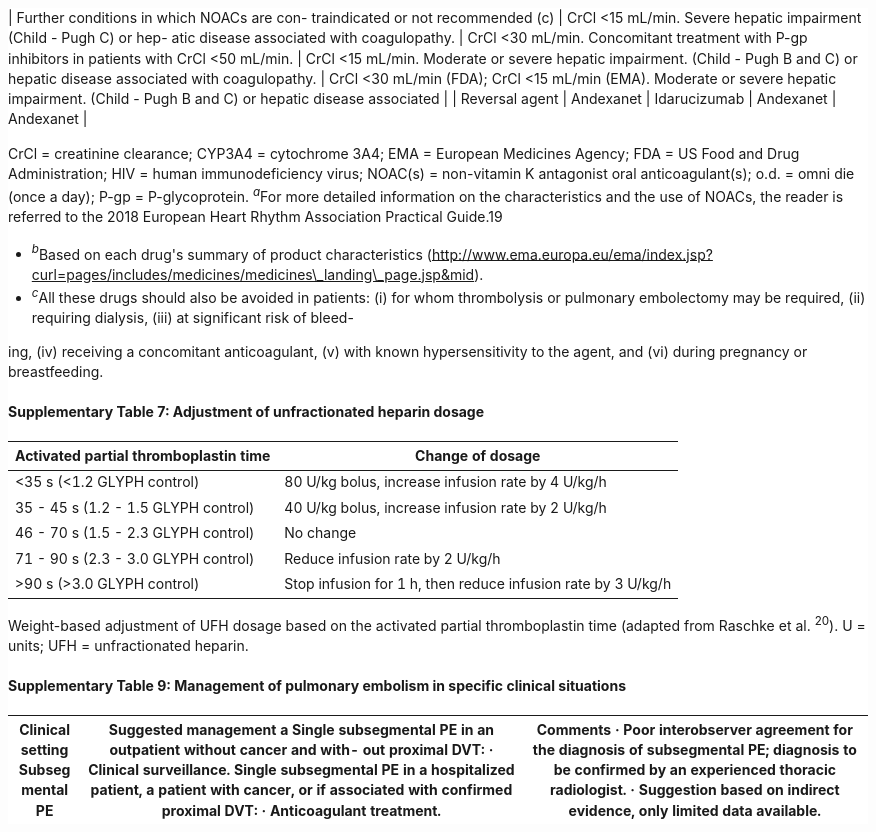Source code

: | Further conditions in which NOACs are con- traindicated or not recommended (c) | CrCl <15 mL/min. Severe hepatic impairment (Child - Pugh C) or hep- atic disease associated with coagulopathy.                          | CrCl <30 mL/min. Concomitant treatment with P-gp inhibitors in patients with CrCl <50 mL/min.                                            | CrCl <15 mL/min. Moderate or severe hepatic impairment. (Child - Pugh B and C) or hepatic disease associated with coagulopathy.                                             | CrCl <30 mL/min (FDA); CrCl <15 mL/min (EMA). Moderate or severe hepatic impairment. (Child - Pugh B and C) or hepatic disease associated             |
| Reversal agent                                                               | Andexanet                                                                                                                                             | Idarucizumab                                                                                                                                                    | Andexanet                                                                                                                                                                   | Andexanet                                                                                                                                             |

CrCl = creatinine clearance; CYP3A4 = cytochrome 3A4; EMA = European Medicines Agency; FDA = US Food and Drug Administration; HIV = human immunodeficiency virus; NOAC(s) = non-vitamin K antagonist oral anticoagulant(s); o.d. = omni die (once a day); P-gp = P-glycoprotein. $^{a}$For more detailed information on the characteristics and the use of NOACs, the reader is referred to the 2018 European Heart Rhythm Association Practical Guide.19

- $^{b}$Based on each drug's summary of product characteristics (http://www.ema.europa.eu/ema/index.jsp?curl=pages/includes/medicines/medicines\_landing\_page.jsp&mid).
- $^{c}$All these drugs should also be avoided in patients: (i) for whom thrombolysis or pulmonary embolectomy may be required, (ii) requiring dialysis, (iii) at significant risk of bleed-

ing, (iv) receiving a concomitant anticoagulant, (v) with known hypersensitivity to the agent, and (vi) during pregnancy or breastfeeding.

#### Supplementary Table 7: Adjustment of unfractionated heparin dosage

| Activated partial thromboplastin time   | Change of dosage                                             |
|-----------------------------------------|--------------------------------------------------------------|
| <35 s (<1.2 GLYPH<C2> control)          | 80 U/kg bolus, increase infusion rate by 4 U/kg/h            |
| 35 - 45 s (1.2 - 1.5 GLYPH<C2> control) | 40 U/kg bolus, increase infusion rate by 2 U/kg/h            |
| 46 - 70 s (1.5 - 2.3 GLYPH<C2> control) | No change                                                    |
| 71 - 90 s (2.3 - 3.0 GLYPH<C2> control) | Reduce infusion rate by 2 U/kg/h                             |
| >90 s (>3.0 GLYPH<C2> control)          | Stop infusion for 1 h, then reduce infusion rate by 3 U/kg/h |

Weight-based adjustment of UFH dosage based on the activated partial thromboplastin time (adapted from Raschke et al. $^{20}$). U = units; UFH = unfractionated heparin.

#### Supplementary Table 9: Management of pulmonary embolism in specific clinical situations

| Clinical setting Subsegmental PE                                                                                                                                                     | Suggested management a Single subsegmental PE in an outpatient without cancer and with- out proximal DVT: · Clinical surveillance. Single subsegmental PE in a hospitalized patient, a patient with cancer, or if associated with confirmed proximal DVT: · Anticoagulant treatment.                                                                                                                                                                                      | Comments · Poor interobserver agreement for the diagnosis of subsegmental PE; diagnosis to be confirmed by an experienced thoracic radiologist. · Suggestion based on indirect evidence, only limited data available.                                        |
|--------------------------------------------------------------------------------------------------------------------------------------------------------------------------------------|---------------------------------------------------------------------------------------------------------------------------------------------------------------------------------------------------------------------------------------------------------------------------------------------------------------------------------------------------------------------------------------------------------------------------------------------------------------------------|--------------------------------------------------------------------------------------------------------------------------------------------------------------------------------------------------------------------------------------------------------------|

****

▸ ABOUT THIS TASK: Find the lines above that contain the word "bolus" and collect them.

▸ ANSWER:
| <35 s (<1.2 GLYPH<C2> control)          | 80 U/kg bolus, increase infusion rate by 4 U/kg/h            |
| 35 - 45 s (1.2 - 1.5 GLYPH<C2> control) | 40 U/kg bolus, increase infusion rate by 2 U/kg/h            |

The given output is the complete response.